Incorporation of Privileged Structures into Bevirimat Can Improve Activity against Wild-Type and Bevirimat-Resistant HIV-1

  • J Med Chem. 2016 Oct 13;59(19):9262-9268. doi: 10.1021/acs.jmedchem.6b00461.
Yu Zhao  1 Qiong Gu  1  2 Susan L Morris-Natschke  1 Chin-Ho Chen  3 Kuo-Hsiung Lee  1  4
Affiliations
  • 1. Natural Products Research Laboratories, UNC Eshelman School of Pharmacy, University of North Carolina , Chapel Hill, North Carolina 27599-7568, United States.
  • 2. Research Center for Drug Discovery, School of Pharmaceutical Sciences, Sun Yat-sen University , Guangzhou 510006, People's Republic of China.
  • 3. Surgical Oncology Research Facility, Duke University Medical Center , Box 2926, Durham, North Carolina 27710, United States.
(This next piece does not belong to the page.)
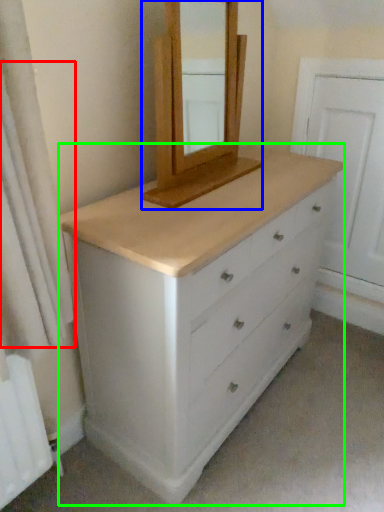
Question: Estimate the real-world distances between objects in this image. Which object is farther from shower curtain (highlighted by a red box), medicine cabinet (highlighted by a blue box) or chest of drawers (highlighted by a green box)?

Choices:
 (A) medicine cabinet
 (B) chest of drawers

Answer: (A)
  • 4. Chinese Medicine Research and Development Center, China Medical University and Hospital , 404 Taichung, Taiwan.
Abstract

Two "privileged fragments", caffeic acid and piperazine, were integrated into bevirimat producing new derivatives with improved activity against HIV-1/NL4-3 and NL4-3/V370A carrying the most prevalent bevirimat-resistant polymorphism. The activity of one of these, 18c, was increased by 3-fold against NL4-3 and 51-fold against NL4-3/V370A. Moreover, 18c is a maturation inhibitor with improved metabolic stability. Our study suggested that integration of privileged motifs into promising natural product skeletons is an effective strategy for discovering potent derivatives.